• _Passage_:
——————

My ex and I dated for 6 months, intense relationship- we really cared about each other traveled, etc. but he ended things because it was LDR - he lived on the other side of the country - and while he likely WILL move here we don't know when. Could be years, so we didn't want to get in too deep if nothing changed. Sort of a long story.

 

Anyways, we did the NC thing, didn't hear from him - but he's been liking my FB updates lately, so I "liked" his and he reached out when he was in town as he travels here at times- to say hi. This was 2 months after BU. We chatted a bit and I liked that we could at least be on friendly terms. I said I'd like to catch up in person if he has time & put the ball in his court. I didn't want to push. We didn't end up meeting up. It hurt but I understand why. He's also sensitive and may not be ready to meet up if nothing has changed.

——————

• _Excerpt from a data file_:
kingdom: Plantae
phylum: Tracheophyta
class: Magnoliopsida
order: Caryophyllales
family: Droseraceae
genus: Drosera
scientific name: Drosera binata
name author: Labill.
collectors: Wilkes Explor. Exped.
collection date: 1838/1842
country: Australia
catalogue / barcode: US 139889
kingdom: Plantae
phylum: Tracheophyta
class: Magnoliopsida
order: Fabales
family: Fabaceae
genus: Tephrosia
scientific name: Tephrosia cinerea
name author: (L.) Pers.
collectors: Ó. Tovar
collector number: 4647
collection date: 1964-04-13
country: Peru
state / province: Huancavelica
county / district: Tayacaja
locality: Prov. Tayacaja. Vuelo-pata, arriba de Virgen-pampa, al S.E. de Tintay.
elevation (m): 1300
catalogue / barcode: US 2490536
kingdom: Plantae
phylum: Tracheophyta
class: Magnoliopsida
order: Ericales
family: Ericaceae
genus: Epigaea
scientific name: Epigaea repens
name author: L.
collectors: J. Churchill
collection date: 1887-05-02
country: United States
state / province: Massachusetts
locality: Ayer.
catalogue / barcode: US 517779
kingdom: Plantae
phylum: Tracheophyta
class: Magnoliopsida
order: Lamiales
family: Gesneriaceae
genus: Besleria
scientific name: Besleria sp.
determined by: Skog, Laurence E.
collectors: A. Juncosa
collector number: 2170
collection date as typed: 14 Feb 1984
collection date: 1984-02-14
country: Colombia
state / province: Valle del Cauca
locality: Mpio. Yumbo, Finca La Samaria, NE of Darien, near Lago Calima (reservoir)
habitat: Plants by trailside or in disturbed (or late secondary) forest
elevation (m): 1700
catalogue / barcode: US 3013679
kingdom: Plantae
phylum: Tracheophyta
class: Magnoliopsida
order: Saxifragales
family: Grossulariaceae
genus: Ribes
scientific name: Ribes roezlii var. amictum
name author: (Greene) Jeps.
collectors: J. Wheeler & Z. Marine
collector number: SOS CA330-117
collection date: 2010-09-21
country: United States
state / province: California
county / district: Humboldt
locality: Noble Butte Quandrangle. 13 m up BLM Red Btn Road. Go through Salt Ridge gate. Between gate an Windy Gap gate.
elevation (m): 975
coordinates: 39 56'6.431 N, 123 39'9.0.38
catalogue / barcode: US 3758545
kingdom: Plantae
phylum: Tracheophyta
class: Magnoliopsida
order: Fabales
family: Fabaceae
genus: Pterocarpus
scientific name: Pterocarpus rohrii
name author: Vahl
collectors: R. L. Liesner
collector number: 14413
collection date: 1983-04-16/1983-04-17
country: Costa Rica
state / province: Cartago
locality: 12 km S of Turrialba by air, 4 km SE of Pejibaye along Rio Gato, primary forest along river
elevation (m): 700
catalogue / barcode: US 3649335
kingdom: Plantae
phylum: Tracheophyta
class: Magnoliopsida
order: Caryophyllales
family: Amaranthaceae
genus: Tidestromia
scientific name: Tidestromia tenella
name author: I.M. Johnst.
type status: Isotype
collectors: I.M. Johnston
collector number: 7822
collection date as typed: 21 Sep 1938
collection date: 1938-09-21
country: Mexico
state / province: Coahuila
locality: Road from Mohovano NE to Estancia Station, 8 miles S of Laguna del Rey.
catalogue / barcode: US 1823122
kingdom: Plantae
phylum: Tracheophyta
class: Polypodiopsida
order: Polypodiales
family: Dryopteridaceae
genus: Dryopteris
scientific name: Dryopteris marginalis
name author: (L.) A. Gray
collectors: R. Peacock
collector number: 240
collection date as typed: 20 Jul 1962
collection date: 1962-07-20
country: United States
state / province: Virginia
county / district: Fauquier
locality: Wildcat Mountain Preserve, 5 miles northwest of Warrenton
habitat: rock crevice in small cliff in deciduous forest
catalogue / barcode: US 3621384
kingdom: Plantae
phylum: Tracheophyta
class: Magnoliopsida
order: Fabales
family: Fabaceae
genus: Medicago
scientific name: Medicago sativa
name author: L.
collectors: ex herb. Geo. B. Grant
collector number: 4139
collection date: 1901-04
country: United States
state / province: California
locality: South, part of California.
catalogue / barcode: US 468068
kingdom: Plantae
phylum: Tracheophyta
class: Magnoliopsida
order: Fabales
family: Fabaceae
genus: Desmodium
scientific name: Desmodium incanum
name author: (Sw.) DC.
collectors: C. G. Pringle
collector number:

——————

• _Problems_:
1 > Copy the breakup post word for word, from "My ex and I" to "nothing has changed.".
2 > Summarize the breakup post in two sentences.
3 > Write what comes next in the breakup post, picking up after its final sentence.

• _Answers below_:
1 >
My ex and I dated for 6 months, intense relationship- we really cared about each other traveled, etc. but he ended things because it was LDR - he lived on the other side of the country - and while he likely WILL move here we don't know when. Could be years, so we didn't want to get in too deep if nothing changed. Sort of a long story.

 

Anyways, we did the NC thing, didn't hear from him - but he's been liking my FB updates lately, so I "liked" his and he reached out when he was in town as he travels here at times- to say hi. This was 2 months after BU. We chatted a bit and I liked that we could at least be on friendly terms. I said I'd like to catch up in person if he has time & put the ball in his court. I didn't want to push. We didn't end up meeting up. It hurt but I understand why. He's also sensitive and may not be ready to meet up if nothing has changed.

2 > A six-month relationship ended because it was long distance, with the ex living on the other side of the country and no certainty about when he might move, so the two chose not to get in too deep. After a period of no contact, he reached out to say hi while in town two months after the breakup, and although the writer offered to catch up in person and left it up to him, they did not end up meeting.

3 >
But then all of a sudden I see that he "restricted" me on FB. What gives?? I can't see anything but he can still see my profile. A friend of his who is a female (but i know they were friends before hand) posted a pic of him and her - it seemed friendly - but within an hour I was 'restricted' so I couldn't see it anymore. I really dont believe he's dating her but is it possible he just doesn't want me to think I'm dating her (she also lives in the same city I do so it woudl be LDR too) and is trying to protect his image? Or is he just trying to kick me out of his life - why such mixed messages? Did he think I wouldn't notice that he restricted me because we're technically "still friends"?? I never harassed him or was jealous or inquisitive, I left him alone after the BU and agreed with the reasons that the timing was bad, etc. But I liked that we could still be friendly with each other but this seems a bit extreme. He's never blocked exes before so WHY ME?!!

 

I can't call him out on it but it's hurtful and pisses me off. I think he did it quickly as he was out and on his mobile, maybe he didn't realize how much he restricted me? Will he change it back? If he really disliked me so much why not just remove me as a contact and why say hi the week before. It's so strange.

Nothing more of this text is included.